### Reading text

*** Block opens ***

Dependent and Independent Variables
The dependent variables in this study were the standardized scores obtained for individual FSIQ, VCI, PRI, WMI, and PSI scales using both the American and Canadian norms, as well as difference scores between FSIQ scores calculated using American and Canadian normative systems. As FSIQ scores have been observed in clinical settings to be higher when calculated using American than Canadian norms, difference scores were calculated by subtracting the value of the scaled score calculated using Canadian norms from the value of the respective scaled score calculated using American norms (FSIQU.S. – FSIQCDN = Difference Score). The independent variables in this study included the age groups defined by the WAIS-IV manual (Wechsler 2008a, 2008b) as well as the ability groups defined based on FSIQ scaled scores using Canadian and American norms (Wechsler 2008a, 2008b).
Data Analysis
Differences between Canadian and American standard scores on FSIQ, VCI, PRI, WMI, and PSI were examined using a multivariate analysis of variance (MANOVA) with each scale treated as a dependent measure and norm group as a between-groups factor. Evaluation of statistical significance incorporated a Bonferroni correction of the α-level (Tabachnik & Fidell, 2007).

*** Block closes ***

Page-level text extractions

*** Block opens ***

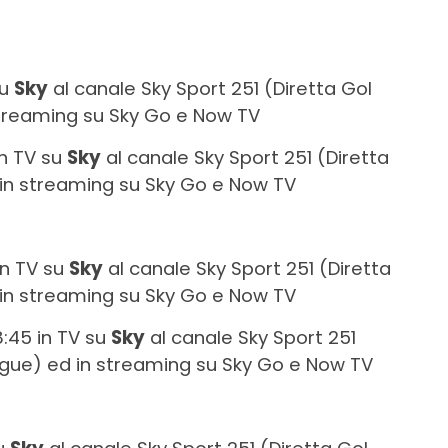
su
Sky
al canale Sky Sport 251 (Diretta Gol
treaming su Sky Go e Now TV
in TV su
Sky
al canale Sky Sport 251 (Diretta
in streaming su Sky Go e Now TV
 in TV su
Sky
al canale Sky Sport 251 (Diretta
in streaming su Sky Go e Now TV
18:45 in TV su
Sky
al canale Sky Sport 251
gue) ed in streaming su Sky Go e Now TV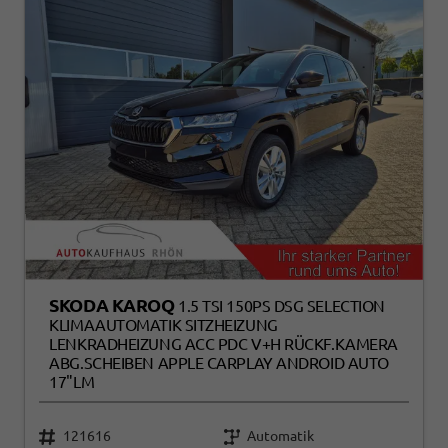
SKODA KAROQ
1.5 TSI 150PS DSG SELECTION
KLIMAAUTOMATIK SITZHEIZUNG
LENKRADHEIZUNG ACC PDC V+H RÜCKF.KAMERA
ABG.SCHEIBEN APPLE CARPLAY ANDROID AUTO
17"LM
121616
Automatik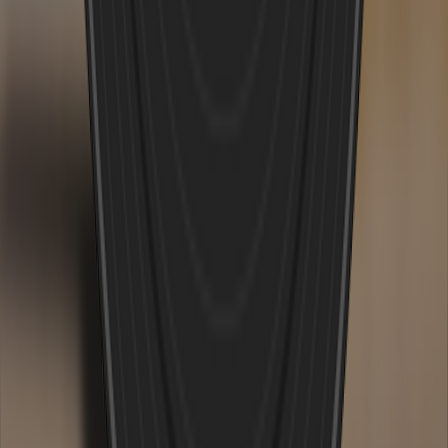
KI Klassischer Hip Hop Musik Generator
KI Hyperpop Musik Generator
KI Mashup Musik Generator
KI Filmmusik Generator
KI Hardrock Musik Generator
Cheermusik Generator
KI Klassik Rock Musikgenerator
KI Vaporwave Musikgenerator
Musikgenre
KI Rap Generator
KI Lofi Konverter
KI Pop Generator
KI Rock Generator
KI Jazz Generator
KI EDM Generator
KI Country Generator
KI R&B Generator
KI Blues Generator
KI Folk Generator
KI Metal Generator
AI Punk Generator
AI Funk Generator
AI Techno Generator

*** Block closes ***
*** Block opens ***

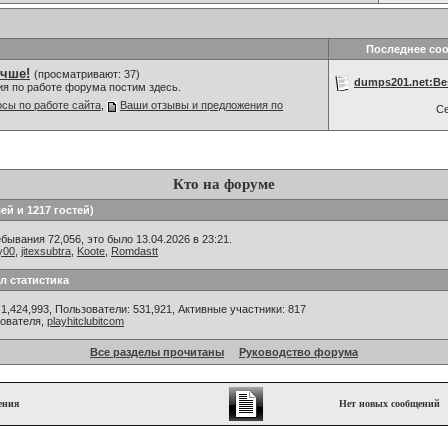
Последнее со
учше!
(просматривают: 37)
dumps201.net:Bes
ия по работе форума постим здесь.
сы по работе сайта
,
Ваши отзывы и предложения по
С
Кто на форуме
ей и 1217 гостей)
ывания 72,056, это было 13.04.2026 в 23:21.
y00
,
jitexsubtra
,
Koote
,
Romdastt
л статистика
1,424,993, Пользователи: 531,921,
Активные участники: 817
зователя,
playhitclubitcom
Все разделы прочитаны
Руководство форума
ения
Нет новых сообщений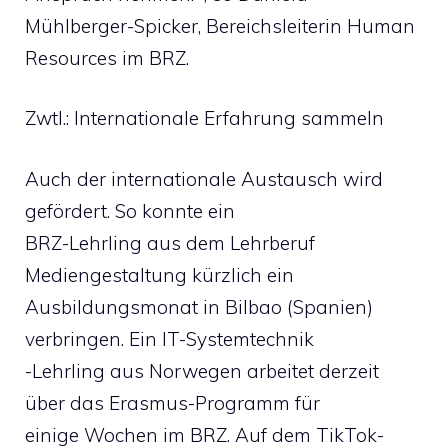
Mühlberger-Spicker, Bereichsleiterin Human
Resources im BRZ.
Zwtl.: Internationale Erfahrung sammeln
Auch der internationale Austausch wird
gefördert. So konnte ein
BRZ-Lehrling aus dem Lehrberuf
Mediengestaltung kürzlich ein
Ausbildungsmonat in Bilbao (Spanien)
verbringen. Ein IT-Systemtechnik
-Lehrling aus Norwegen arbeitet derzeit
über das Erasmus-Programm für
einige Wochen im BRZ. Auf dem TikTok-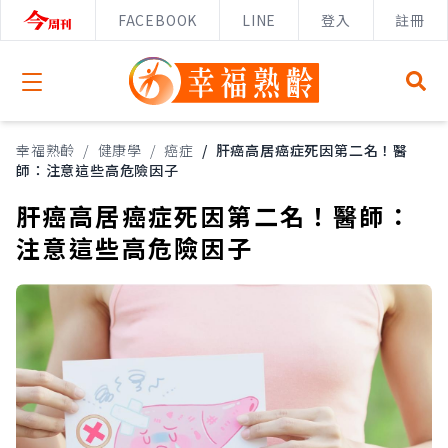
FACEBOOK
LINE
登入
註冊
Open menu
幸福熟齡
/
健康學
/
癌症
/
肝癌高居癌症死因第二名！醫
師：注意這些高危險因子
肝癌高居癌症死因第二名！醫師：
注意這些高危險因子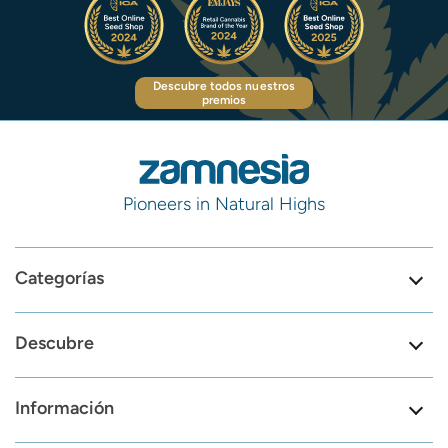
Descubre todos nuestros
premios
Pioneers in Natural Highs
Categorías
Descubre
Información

*** Block closes ***

### Parts of the exercise
[a] For each statement about the methods text, answer yes or no and quote the words of the text that decide it.
(i) Difference scores were found by subtracting the Canadian-norm score from the American-norm score.
(ii) The age groups defined by the WAIS-IV manual were among the independent variables.
(iii) Differences between Canadian and American standard scores were examined with a t-test.
[b] Copy the methods text exactly, starting at "Data Analysis" and ending at "(Tabachnik & Fidell, 2007).".
[c] Answer these questions from the methods text.
(i) What correction of the α-level was used in evaluating statistical significance?
(ii) In the MANOVA, what was treated as a between-groups factor?
(iii) In clinical settings, with which norms have FSIQ scores been observed to be higher?
The entries have no connection to the methods text.

### Answers by item
[a]
(i) Yes: "difference scores were calculated by subtracting the value of the scaled score calculated using Canadian norms from the value of the respective scaled score calculated using American norms"
(ii) Yes: "The independent variables in this study included the age groups defined by the WAIS-IV manual"
(iii) No: "were examined using a multivariate analysis of variance (MANOVA)"

[b]
Data Analysis
Differences between Canadian and American standard scores on FSIQ, VCI, PRI, WMI, and PSI were examined using a multivariate analysis of variance (MANOVA) with each scale treated as a dependent measure and norm group as a between-groups factor. Evaluation of statistical significance incorporated a Bonferroni correction of the α-level (Tabachnik & Fidell, 2007).

[c]
(i) A Bonferroni correction.
(ii) Norm group.
(iii) American norms.